In re: LIBOR-Based Financial Instruments Antitrust Litigation (US District Court, S.D.N.Y., Mar. 29, 2013)

A US District Court in New York is the site of consolidated proceedings regarding antitrust and securities claims arising from the alleged conspiracy among reporting banks to depress the LIBOR interest rate index. The court dismisses many claims on the merits and allows certain to survive to discovery. The securities claims survive a challenge based on the claim that the plaintiffs are seeking improperly to apply US securities fraud laws extraterritorially; the RICO claims are, however, independently barred on that basis.

Facts

Defendant banks, on a daily basis, provide information on expected borrowing costs to the British Bankers Association, which in turn applies a formula to create daily London InterBank Offered Rate (“LIBOR”) figures. The banks are alleged to have agreed among themselves to report reduced interest rates, which, in turn, led to the publication of artificially depressed LIBOR numbers. The LIBOR index is used as a pricing and interest-rate index in countless financial agreements worldwide. The plaintiffs seek to represent a class of customers that were injured as a result of the “false” LIBOR having been published.

Analysis

Jurisdictional arguments are raised as alternative defenses by the banks. First, the banks argue that claims under Section 9(a) the Commodity Exchange Act (“CEA”) for the alleged manipulation of Eurodollar futures contracts traded in the US should be dismissed because the statute does not apply extraterritorially, and the alleged conspiracy occurred entirely outside the US. The court agrees that Section 9(a) has only domestic application, but rules that this does not foreclose the plaintiffs’ claims because the alleged conspiracy would have affected the price of the futures contracts in the US. The court also rejects the defendants’ claims that the alleged conspiracy would have manipulated only the price of the underlying commodity on which the futures contract was based, finding that LIBOR “was directly incorporated into the price of Eurodollar futures contracts.”

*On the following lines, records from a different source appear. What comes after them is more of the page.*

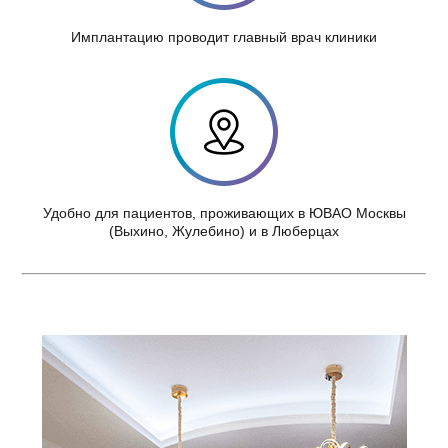
Имплантацию проводит главный врач клиники
Удобно для пациентов, проживающих в ЮВАО Москвы
(Выхино, Жулебино) и в Люберцах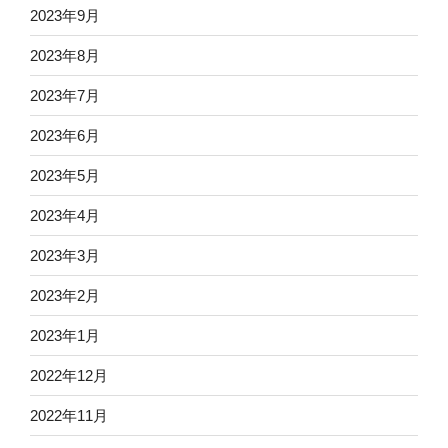
2023年9月
2023年8月
2023年7月
2023年6月
2023年5月
2023年4月
2023年3月
2023年2月
2023年1月
2022年12月
2022年11月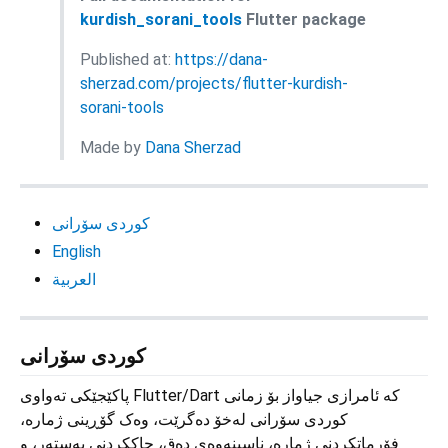
kurdish_sorani_tools
Flutter package
Published at:
https://dana-
sherzad.com/projects/flutter-kurdish-
sorani-tools
Made by
Dana Sherzad
کوردی سۆرانی
English
العربية
کوردی سۆرانی
پاکێجێکی تەواوی Flutter/Dart کە ئامرازی جیاواز بۆ زمانی
کوردی سۆرانی لەخۆ دەگرێت، وەک گۆڕینی ژمارە،
فۆرماتکردنی ژمارە، ناسینەوەی دەق، چاککردنی بەستەر، و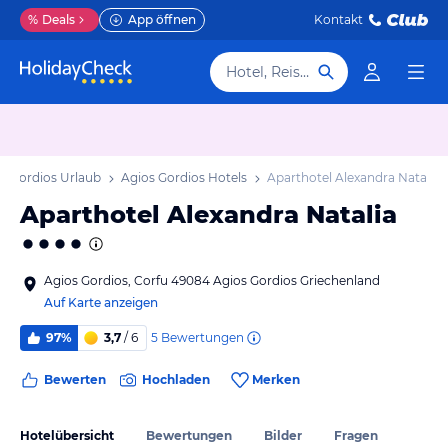
%
Deals
App öffnen
Kontakt
Hotel, Reiseziel
s Gordios Urlaub
Agios Gordios Hotels
Aparthotel Alexandra Natalia
Aparthotel Alexandra Natalia
Agios Gordios, Corfu 49084 Agios Gordios Griechenland
Auf Karte anzeigen
5
Bewertungen
97%
3,7
/ 6
Bewerten
Hochladen
Merken
Hotelübersicht
Bewertungen
Bilder
Fragen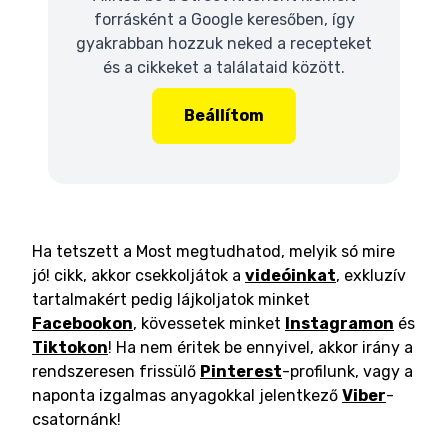
forrásként a Google keresőben, így
gyakrabban hozzuk neked a recepteket
és a cikkeket a találataid között.
Beállítom
Ha tetszett a Most megtudhatod, melyik só mire
jó! cikk, akkor csekkoljátok a
videóinkat
, exkluzív
tartalmakért pedig lájkoljatok minket
Facebookon
, kövessetek minket
Instagramon
és
Tiktokon
! Ha nem éritek be ennyivel, akkor irány a
rendszeresen frissülő
Pinterest
-profilunk, vagy a
naponta izgalmas anyagokkal jelentkező
Viber
-
csatornánk!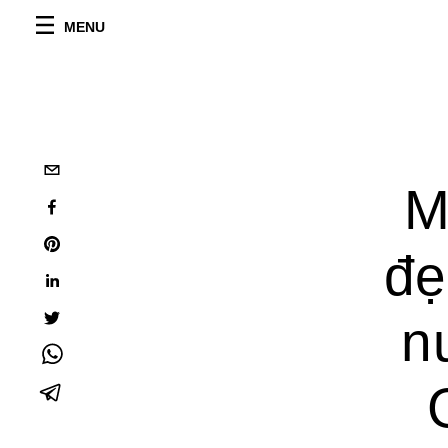
MENU
M
đẹ
n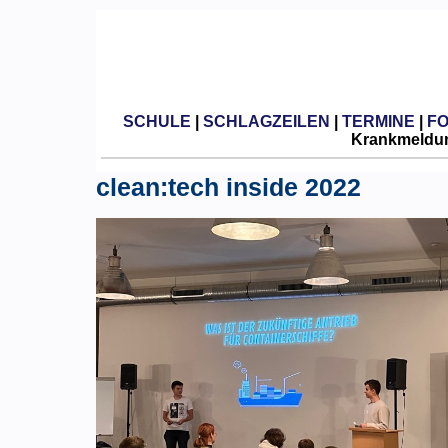
SCHULE
|
SCHLAGZEILEN
|
TERMINE
|
F
Krankmeldun
clean:tech inside 2022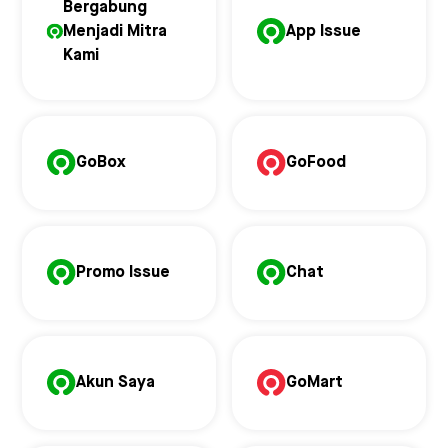
Bergabung
Menjadi Mitra
App Issue
Kami
GoBox
GoFood
Promo Issue
Chat
Akun Saya
GoMart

With respect to RICO, the defendants argued that the statute only had domestic applicability, and that the RICO claim should be dismissed because the alleged “enterprise” was located entirely outside the United States. The court agreed with this analysis, acknowledging that other courts have focused not on the location of the “enterprise” but the “pattern of racketeering activity,” which would have included the US. In determining the location of the alleged enterprise, the court noted that the traditional “nerve center” test was of little value in connection with a scheme allegedly so diffuse and engineered electronically as alleged here. Rather, it asked where the alleged “collective” activity physically occurred, and concluded in this case that pointed to the submission of allegedly false interest rate information in England.

[Editor’s note: The Chao Fan Xu and Mitsui O.S.K. Lines, Ltd. cases, discussed in this issue, also address the focus of RICO. The three cases do not reach the same conclusions.]